What this exercise asks:
1. Please answer these questions about the San Francisco 8 text below:
(a) On what date was the message sent, according to its header?
(b) How many former Black Panthers were arrested, and on what date?
(c) Where and in what year did police use torture to extract confessions?
2. Write out everything in the San Francisco 8 text below from "Eight former Black" down to "evidence in 2007.", substituting "obstruction" for "conspiracy".

START Excerpted text

[Freethe SF8] Interview with Richard Brown
SF-8 case
cdhrsupport at freedomarchives.org
Wed Dec 19 13:59:47 EST 2007
http://revcom.us/a/113/sf8-interview-en.html
Interview with San Francisco 8 Defendant Richard Brown
San Francisco 8: A Case of Injustice and Torture
The Revolution Interview is a special feature to
acquaint our readers with the views of
significant figures in art, theater, music,
literature, science, sports, and politics. The
views expressed by those we interview are, of
course, their own, and they are not responsible
for the views expressed elsewhere in Revolution.
Eight former Black Panthers were arrested January
23, 2007 and charged with murder and conspiracy
related to the killing 35 years ago of a San
Francisco police officer. This is not the first
time these same charges have been brought against
some of these defendants. Similar charges were
thrown out in the 1970s after it was revealed
that police used torture to extract confessions
in New Orleans in 1973. It appears that the
government plans to introduce the same torture-tainted evidence in 2007.

END Excerpted text
START Record extracts

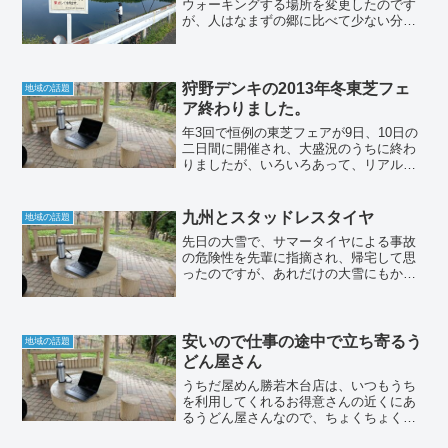
ウォーキングする場所を変更したのです
が、人はなまずの郷に比べて少ない分、
ウォーキングの最中に毎週末、マナーの
悪い釣り人と遭遇します。
狩野デンキの2013年冬東芝フェ
地域の話題
ア終わりました。
年3回で恒例の東芝フェアが9日、10日の
二日間に開催され、大盛況のうちに終わ
りましたが、いろいろあって、リアルタ
イムでの更新まで出来てなかったです。
九州とスタッドレスタイヤ
地域の話題
先日の大雪で、サマータイヤによる事故
の危険性を先輩に指摘され、帰宅して思
ったのですが、あれだけの大雪にもかか
わらず、路面はすでに雨天と同じ状態で
雪の影響がほとんど残っていませんでし
た。通勤ラッシュの時間を過ぎた時間だ
ったので、多くの車が走行...
安いので仕事の途中で立ち寄るう
地域の話題
どん屋さん
うちだ屋めん勝若木台店は、いつもうち
を利用してくれるお得意さんの近くにあ
るうどん屋さんなので、ちょくちょく利
用するのですが、とにかく安い割に美味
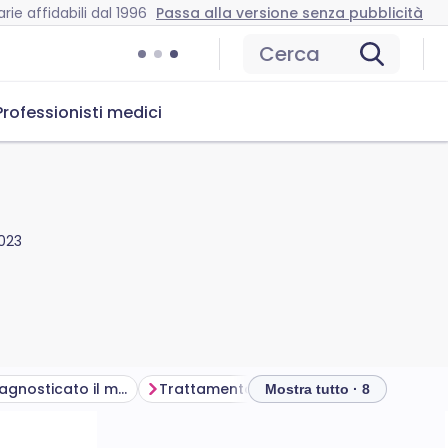
rie affidabili dal 1996
Passa alla versione senza pubblicità
Cerca
Professionisti medici
023
Come viene diagnosticato il mutismo selettivo?
Trattamento per il mutismo selettivo
Mostra tutto · 8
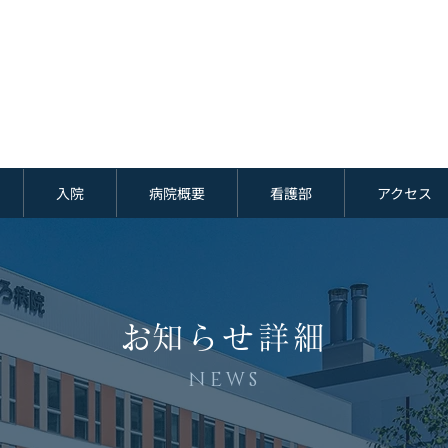
入院
病院概要
看護部
アクセス
​お知らせ詳細
NEWS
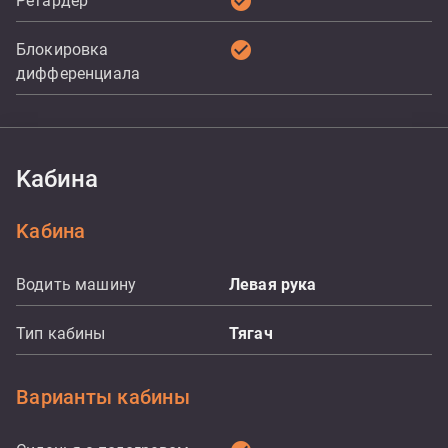
check_circle
Ретардер
check_circle
Блокировка
дифференциала
Kабина
Kабина
Водить машину
Левая рука
Тип кабины
Тягач
Варианты кабины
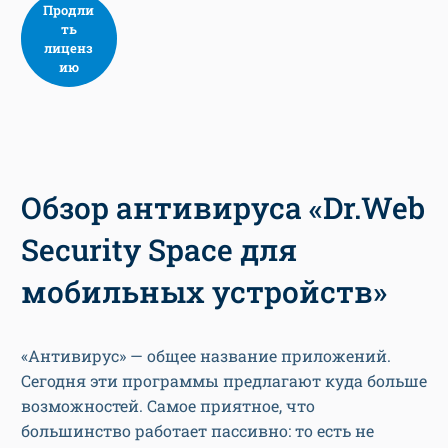
Продли
ть
лиценз
ию
Обзор антивируса «Dr.Web
Security Space для
мобильных устройств»
«Антивирус» — общее название приложений.
Сегодня эти программы предлагают куда больше
возможностей. Самое приятное, что
большинство работает пассивно: то есть не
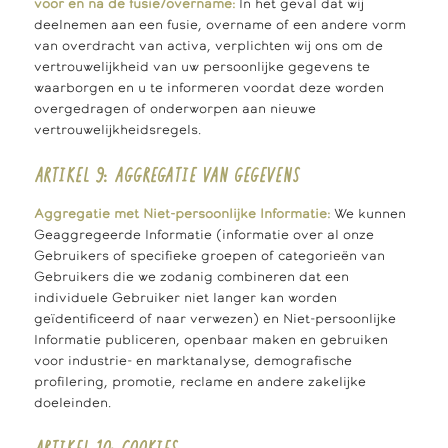
voor en na de fusie/overname:
In het geval dat wij
deelnemen aan een fusie, overname of een andere vorm
van overdracht van activa, verplichten wij ons om de
vertrouwelijkheid van uw persoonlijke gegevens te
waarborgen en u te informeren voordat deze worden
overgedragen of onderworpen aan nieuwe
vertrouwelijkheidsregels.
ARTIKEL 9: AGGREGATIE VAN GEGEVENS
Aggregatie met Niet-persoonlijke Informatie:
We kunnen
Geaggregeerde Informatie (informatie over al onze
Gebruikers of specifieke groepen of categorieën van
Gebruikers die we zodanig combineren dat een
individuele Gebruiker niet langer kan worden
geïdentificeerd of naar verwezen) en Niet-persoonlijke
Informatie publiceren, openbaar maken en gebruiken
voor industrie- en marktanalyse, demografische
profilering, promotie, reclame en andere zakelijke
doeleinden.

END Record extracts

Responses:
1.
(a) Wednesday, December 19, 2007
(b) Eight, on January 23, 2007
(c) In New Orleans, in 1973

2.
Eight former Black Panthers were arrested January
23, 2007 and charged with murder and obstruction
related to the killing 35 years ago of a San
Francisco police officer. This is not the first
time these same charges have been brought against
some of these defendants. Similar charges were
thrown out in the 1970s after it was revealed
that police used torture to extract confessions
in New Orleans in 1973. It appears that the
government plans to introduce the same torture-tainted evidence in 2007.